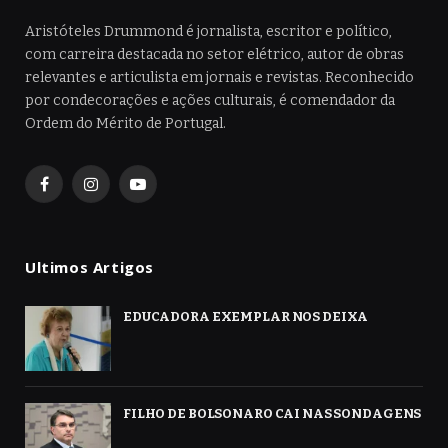
Aristóteles Drummond é jornalista, escritor e político,
com carreira destacada no setor elétrico, autor de obras
relevantes e articulista em jornais e revistas. Reconhecido
por condecorações e ações culturais, é comendador da
Ordem do Mérito de Portugal.
Facebook
Instagram
YouTube
Ultimos Artigos
EDUCADORA EXEMPLAR NOS DEIXA
FILHO DE BOLSONARO CAI NAS SONDAGENS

What you are asked to do: Write out every line of text from the records above without any changes, leaving out the pictures.

Response to the task:
Aristóteles Drummond é jornalista, escritor e político,
com carreira destacada no setor elétrico, autor de obras
relevantes e articulista em jornais e revistas. Reconhecido
por condecorações e ações culturais, é comendador da
Ordem do Mérito de Portugal.
Facebook
Instagram
YouTube
Ultimos Artigos
EDUCADORA EXEMPLAR NOS DEIXA
FILHO DE BOLSONARO CAI NAS SONDAGENS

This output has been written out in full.